SAVANNAH, Ga. (WTOC) - Five small businesses are trying to stay afloat on York Street in Savannah.
They say a major federal project is bulldozing right through their profits. One federal building is being torn down, which is causing certain roads to close.
Foot traffic is low on York Street these days. Businesses owners say they’ve lost close to 50 percent of revenue over the last eight weeks, and who’s to blame? Owners are pointing the finger at the demolition.
“It’s like a dead zone right now,” said Mark Rojas, The Olfactory Company Owner.
The federal government is tearing down the old courthouse annex to build a brand new one to accommodate for more space. Local business owners say they are facing the brunt of the project.
“Literally, two hours can go by and we don’t have a person walk through the door," said Gary Hall, Wright Square Cafe Owner.
Right now, York Street is closed from Barnard Street to Whitaker Street as the old building is demolished. The city has placed signs out to help move traffic to their street, but owners are getting their hands dirty, too.
“We actually started just going and putting sidewalk chalk everywhere, trying to direct people this way. listing all of the shops that are around here to get people coming so they know we’re here," said Ian Carlisle, Carlisle of York Co-owner.
Without tour company buses or carriage tours driving their usual route down York Street, owners say its been quiet for the last eight weeks. This is usually the highlight of their peak season.
“My lunch business is pretty good. It is where it should be. It’s the afternoon business.
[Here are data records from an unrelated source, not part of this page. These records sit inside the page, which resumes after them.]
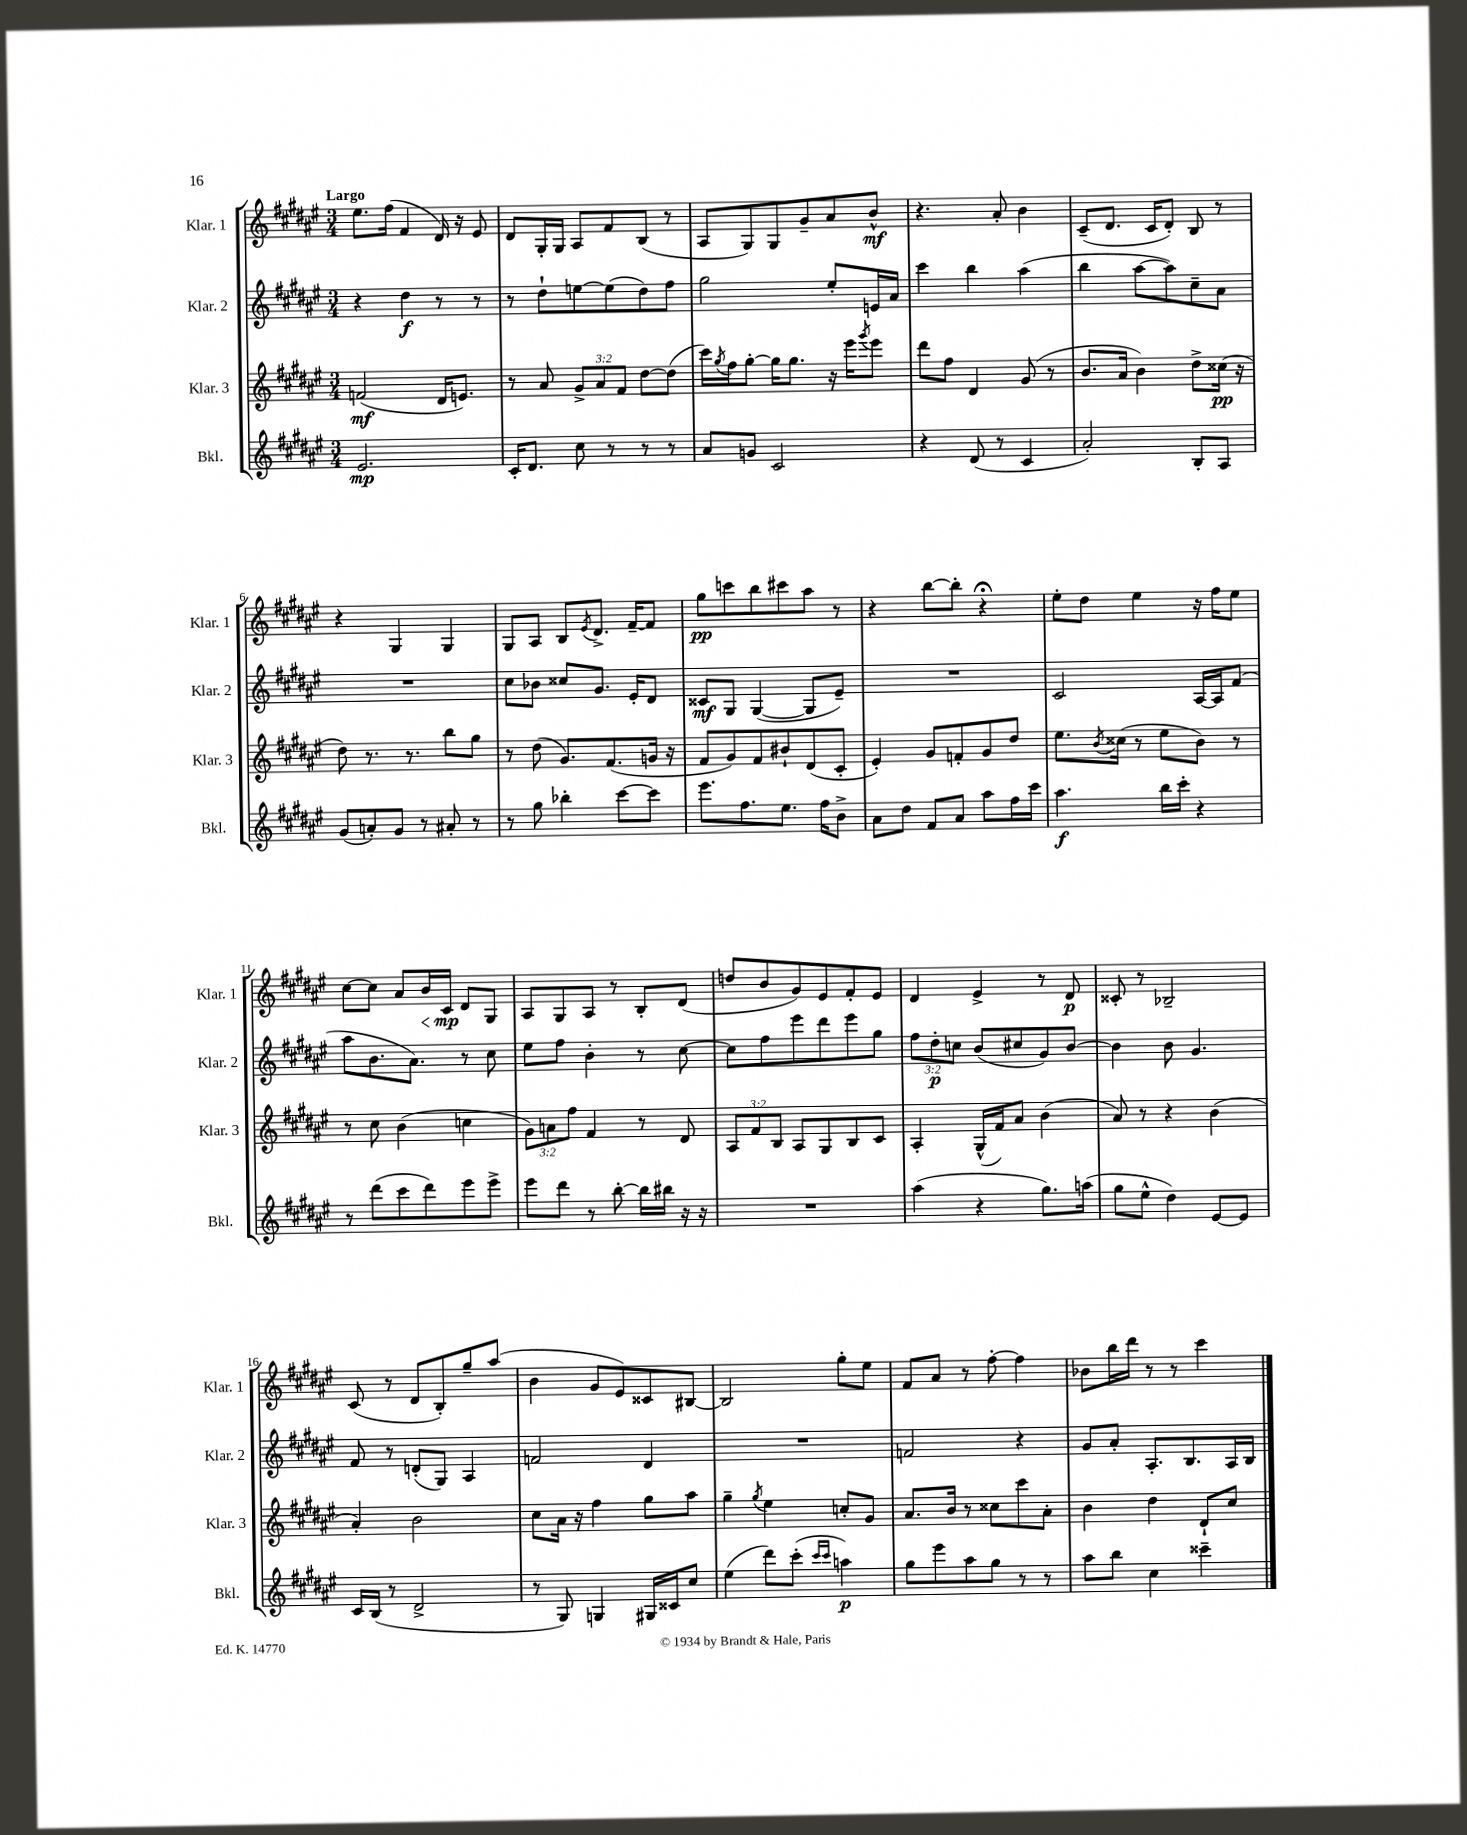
<<
\new StaffGroup <<
\new Staff = "s0" \with { instrumentName = "Klar. 1" shortInstrumentName = "Klar. 1" } {
    \clef treble \key fis \major \numericTimeSignature \time 3/4 \tempo "Largo"
    eis''8. fis''16( fis'4 dis'16) r16 eis'8 |
    dis'8 gis16-. gis16 ais8 fis'8 b8( r8 |
    ais8 gis8) gis8 gis'8-- ais'8 b'8-^\mf |
    r4. ais'8-. b'4 |
    cis'8--( dis'8. cis'16 dis'8-.) b8 r8 |
    r4 gis4 gis4 |
    gis8 ais8 b8 \acciaccatura { eis'8 } dis'8.-> fis'16~-- fis'8 |
    gis''8\pp c'''8 b''8 cis'''8 ais''8 r8 |
    r4 b''8~ b''8-. r4\fermata |
    eis''8-. dis''8 eis''4 r16 fis''16 eis''8 |
    cis''8~ cis''8 ais'8 b'16\< cis'16\mp\! dis'8 gis8 |
    ais8 gis8 ais8 r8 b8-. dis'8( |
    d''8 b'8 gis'8) eis'8 fis'8-. eis'8 |
    dis'4 eis'4-> r8 dis'8\p |
    cisis'8-. r8 bes2-- |
    cis'8( r8 dis'8 b8-.) gis''8-- ais''8( |
    b'4 gis'8 eis'8) cisis'8 bis8~ |
    bis2 gis''8-. eis''8 |
    fis'8 ais'8 r8 fis''8~-. fis''4 |
    bes'8 b''16 dis'''16 r8 r8 cis'''4 \bar "|." |
}
\new Staff = "s1" \with { instrumentName = "Klar. 2" shortInstrumentName = "Klar. 2" } {
    \clef treble \key fis \major \numericTimeSignature \time 3/4 \override Staff.TupletNumber.text = #tuplet-number::calc-fraction-text
    r4 dis''4\f r8 r8 |
    r8 dis''8-! e''8~ e''8( dis''8) fis''8 |
    gis''2 eis''8-. e'16 ais'16 |
    cis'''4 b''4 ais''4( |
    b''4 ais''8~ ais''8) cis''8-- ais'8 |
    R2. |
    cis''8 bes'8 cisis''8 gis'8. eis'16-. dis'8 |
    cisis'8\mf gis8 gis4~( gis8 eis'8--) |
    R2. |
    cis'2 ais16~ ais16 fis'8( |
    ais''8 b'8. ais'8.) r8 cis''8 |
    eis''8 fis''8 b'4-. r8 cis''8~ |
    cis''8 fis''8 eis'''8 dis'''8 eis'''8 gis''8 |
    \tuplet 3/2 { fis''8 dis''8-.\p c''8 } b'8( cis''8 gis'8) b'8~ |
    b'4 b'8 gis'4. |
    fis'8 r8 d'8-.( gis8) ais4 |
    f'2 dis'4 |
    R2. |
    f'2 r4 |
    gis'8 ais'8-. ais8.-. b8. ais16 b16 \bar "|." |
}
\new Staff = "s2" \with { instrumentName = "Klar. 3" shortInstrumentName = "Klar. 3" } {
    \clef treble \key fis \major \numericTimeSignature \time 3/4 \override Staff.TupletNumber.text = #tuplet-number::calc-fraction-text
    f'2\mf( dis'16 e'8.) |
    r8 ais'8 \tuplet 3/2 { gis'8-> ais'8 fis'8 } dis''8~ dis''8( |
    cis'''16) \acciaccatura { gis''8 } fis''16 gis''8~-. gis''16 gis''8. r16 eis'''16 \acciaccatura { gis'''8 } eis'''8 |
    dis'''8 fis''8 dis'4 gis'8( r8 |
    b'8. ais'16 b'4) dis''8-> cisis''16\pp( r16 |
    dis''8) r8. r8. b''8 gis''8 |
    r8 dis''8( gis'8.) fis'8.( g'16 r16 |
    fis'8 gis'8) fis'8 bis'8-! dis'8( cis'8-. |
    eis'4-.) gis'8 f'8-. gis'8 dis''8 |
    eis''8. \acciaccatura { b'8 } cisis''16( r8 eis''8 b'8) r8 |
    r8 cis''8 b'4( c''4 |
    \tuplet 3/2 { gis'8) a'8 fis''8 } fis'4 r8 dis'8 |
    \tuplet 3/2 { ais8 fis'8 b8 } ais8 gis8 b8 cis'8 |
    ais4-. gis16-^( fis'16) ais'8 b'4( |
    ais'8) r8 r4 b'4( |
    ais'4-.) b'2 |
    cis''8 ais'16 r16 fis''4 gis''8 ais''8 |
    gis''4-- \acciaccatura { gis''8 } eis''4 c''8-. gis'8 |
    ais'8. b'16 r8 cisis''8 cis'''8 ais'8-. |
    b'4 dis''4 dis'8-! cis''8 \bar "|." |
}
\new Staff = "s3" \with { instrumentName = "Bkl." shortInstrumentName = "Bkl." } {
    \clef treble \key fis \major \numericTimeSignature \time 3/4
    eis'2.\mp |
    cis'16-. dis'8. cis''8 r8 r8 r8 |
    ais'8 g'8 cis'2 |
    r4 dis'8( r8 cis'4 |
    ais'2-.) b8-. ais8 |
    gis'8( a'8-.) gis'8 r8 ais'8-. r8 |
    r8 gis''8 bes''4-. cis'''8~ cis'''8 |
    eis'''8. fis''8. eis''8. fis''16 b'8-> |
    ais'8 dis''8 fis'8 ais'8 ais''8 fis''16 cis'''16 |
    ais''4.\f b''16 cis'''16-. r4 |
    r8 dis'''8( cis'''8 dis'''8) eis'''8 eis'''8-> |
    eis'''8 dis'''8 r8 b''8~-. b''16 bis''16 r16 r16 |
    R2. |
    ais''4( r4 gis''8.) a''16( |
    gis''8 eis''8-^ dis''4) eis'8~ eis'8 |
    cis'16 b16( r8 dis'2-> |
    r8 gis8) g4 gis16 cisis'16 cis''8 |
    eis''4( dis'''8) cis'''8-.( \grace { cis'''16 cis'''16 } a''4\p) |
    gis''8 eis'''8 ais''8 gis''8 r8 r8 |
    ais''8 b''8 cis''4 cisis'''4-- \bar "|." |
}
>>
>>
They don’t see us in the morning and they don’t come back wandering as they passed by," Hall said.
“Luckily, we have our locals to thank for supporting us and keeping us going, but really, we are just not getting the tourists," Carlisle said.
Some businesses have seen a day come and go without a single sale. Owners say it’s crushing.
“We are just a mom and pop shop, so we are here seven days a week. We don’t have a lot of employees working for us. It’s just us. We do what we have to do to get our rent paid and everything else," Rojas said.
The City of Savannah says it will likely stay that way until the two-year building process is finished. Owners are trying to advocate with bus companies and carriage tours to alter their new routes to include their businesses.